- _Dataset excerpt_:
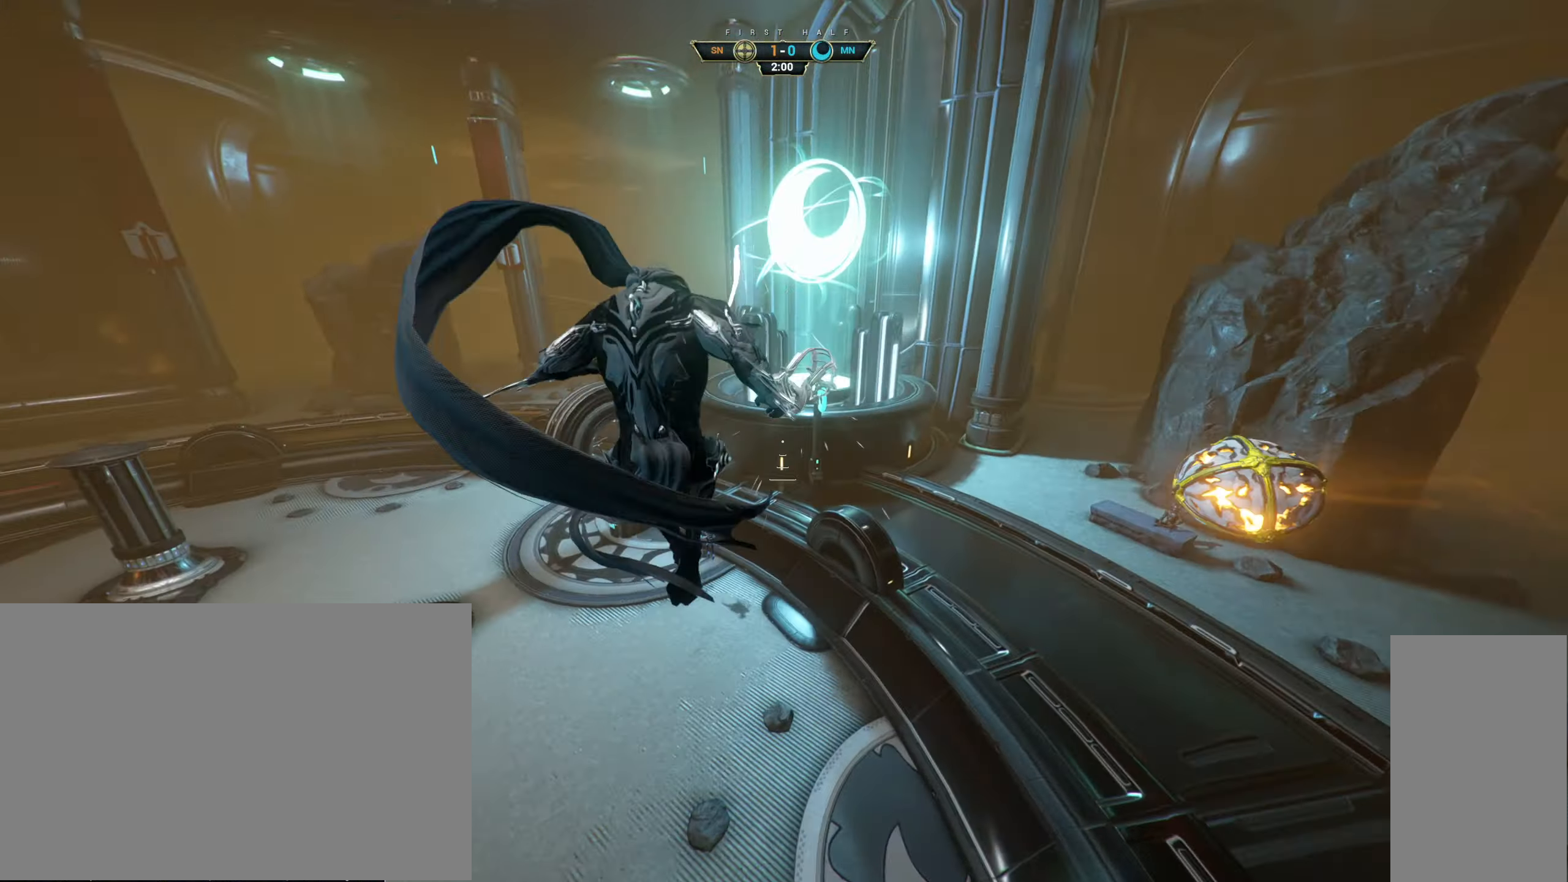
{"dt_ms": 500, "keys": ["a"], "mouse": [], "events": [[50, "w", "up"], [116, "d", "down"], [133, "e", "down"], [216, "e", "up"], [300, "s", "down"], [316, "a", "down"], [383, "d", "up"], [500, "s", "up"]]}
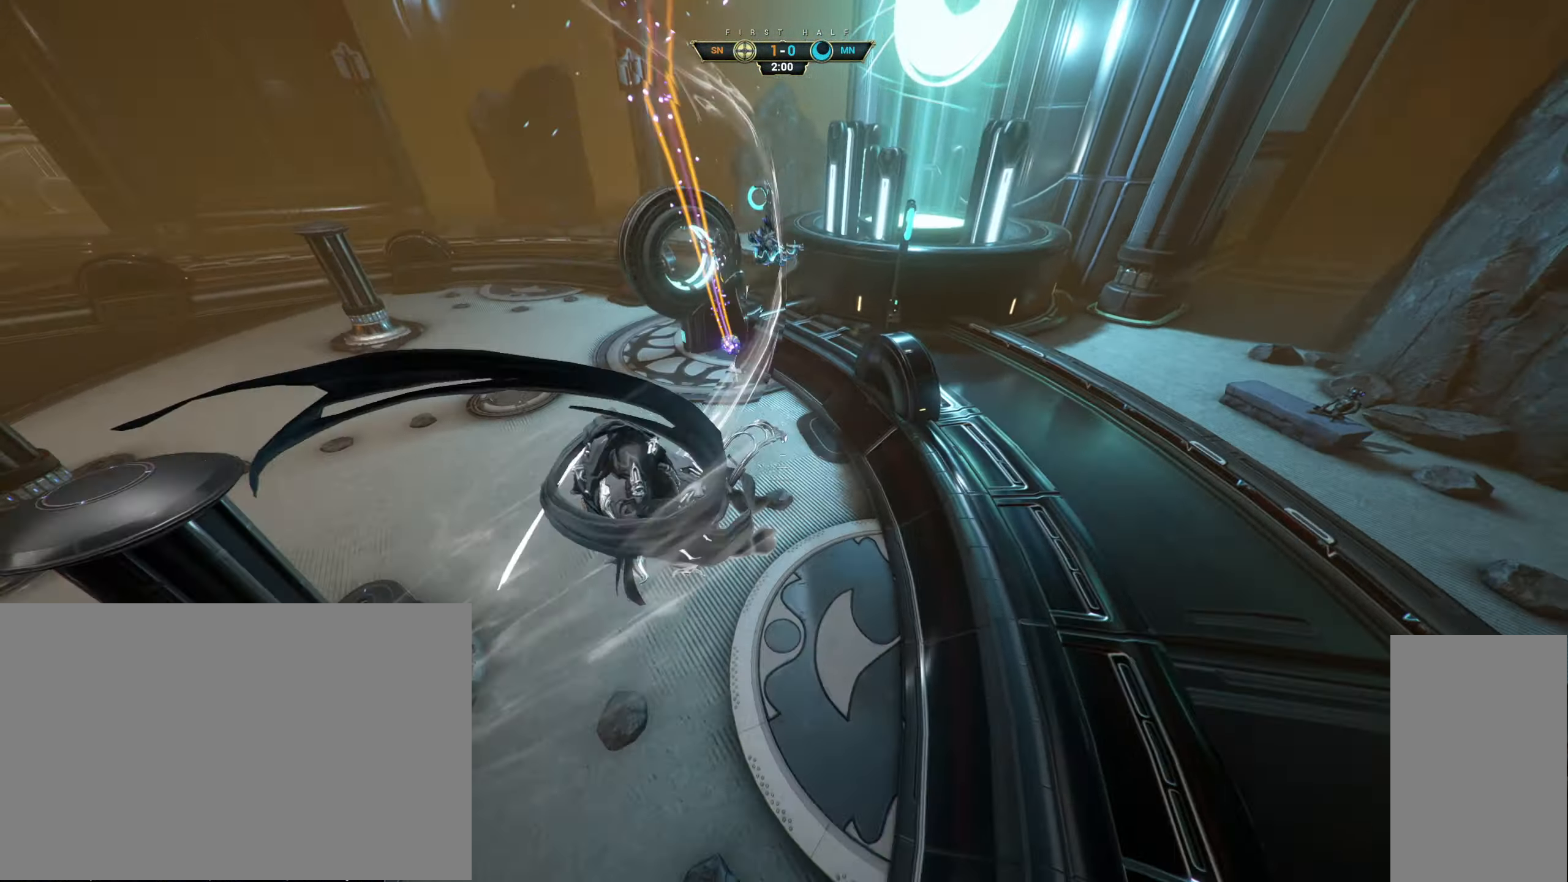
{"dt_ms": 500, "keys": ["ctrl", "w"], "mouse": ["right"], "events": [[50, "mouse_right", "down"], [83, "w", "down"], [133, "a", "up"], [150, "mouse_right", "up"], [233, "mouse_right", "down"], [350, "mouse_right", "up"], [400, "ctrl", "down"], [433, "mouse_right", "down"]]}
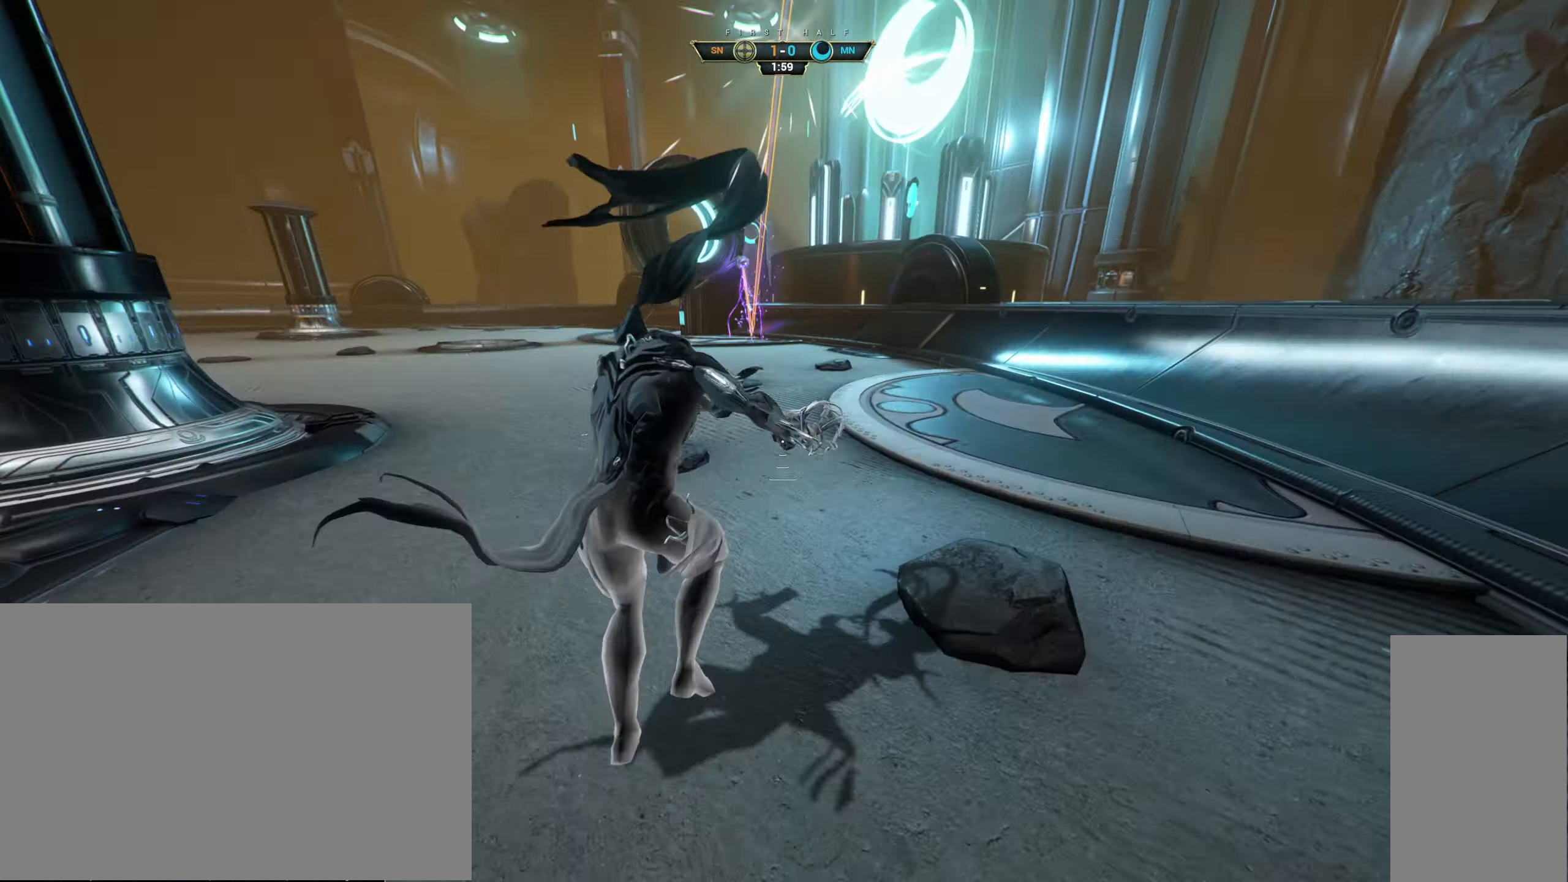
{"dt_ms": 500, "keys": ["d", "w"], "mouse": [], "events": [[33, "ctrl", "up"], [66, "mouse_right", "up"], [133, "ctrl", "down"], [200, "space", "down"], [266, "space", "up"], [333, "ctrl", "up"], [333, "space", "down"], [400, "space", "up"], [450, "d", "down"]]}
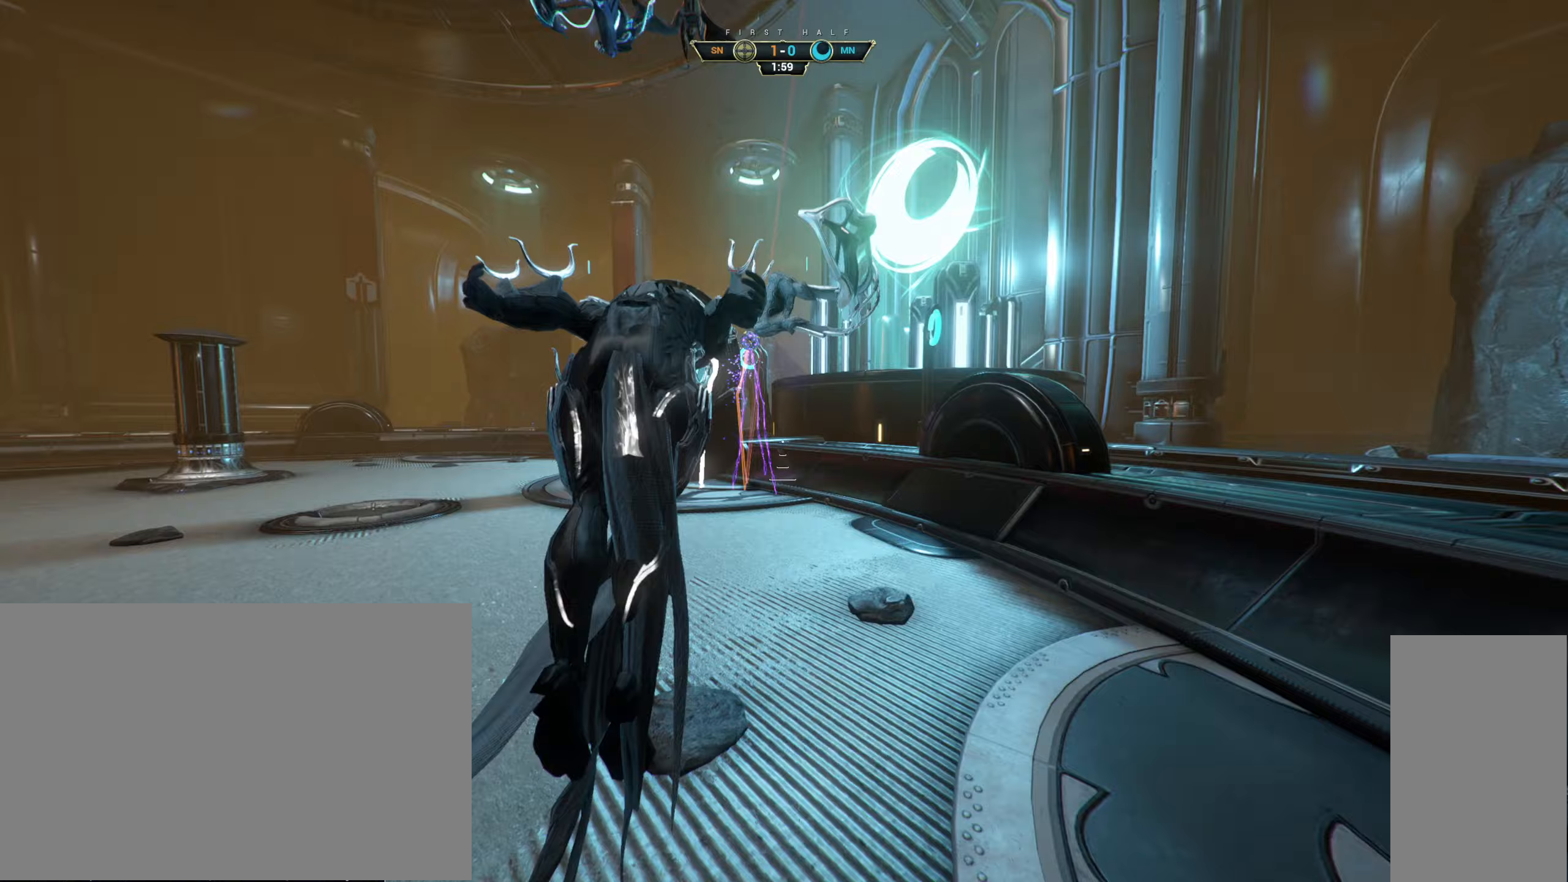
{"dt_ms": 500, "keys": ["w"], "mouse": [], "events": [[317, "d", "up"], [417, "e", "down"], [500, "e", "up"]]}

- _Task brief_: Send back every line of the listing exactly. Omit the images.

- _The completed task_:
{"dt_ms": 500, "keys": ["a"], "mouse": [], "events": [[50, "w", "up"], [116, "d", "down"], [133, "e", "down"], [216, "e", "up"], [300, "s", "down"], [316, "a", "down"], [383, "d", "up"], [500, "s", "up"]]}
{"dt_ms": 500, "keys": ["ctrl", "w"], "mouse": ["right"], "events": [[50, "mouse_right", "down"], [83, "w", "down"], [133, "a", "up"], [150, "mouse_right", "up"], [233, "mouse_right", "down"], [350, "mouse_right", "up"], [400, "ctrl", "down"], [433, "mouse_right", "down"]]}
{"dt_ms": 500, "keys": ["d", "w"], "mouse": [], "events": [[33, "ctrl", "up"], [66, "mouse_right", "up"], [133, "ctrl", "down"], [200, "space", "down"], [266, "space", "up"], [333, "ctrl", "up"], [333, "space", "down"], [400, "space", "up"], [450, "d", "down"]]}
{"dt_ms": 500, "keys": ["w"], "mouse": [], "events": [[317, "d", "up"], [417, "e", "down"], [500, "e", "up"]]}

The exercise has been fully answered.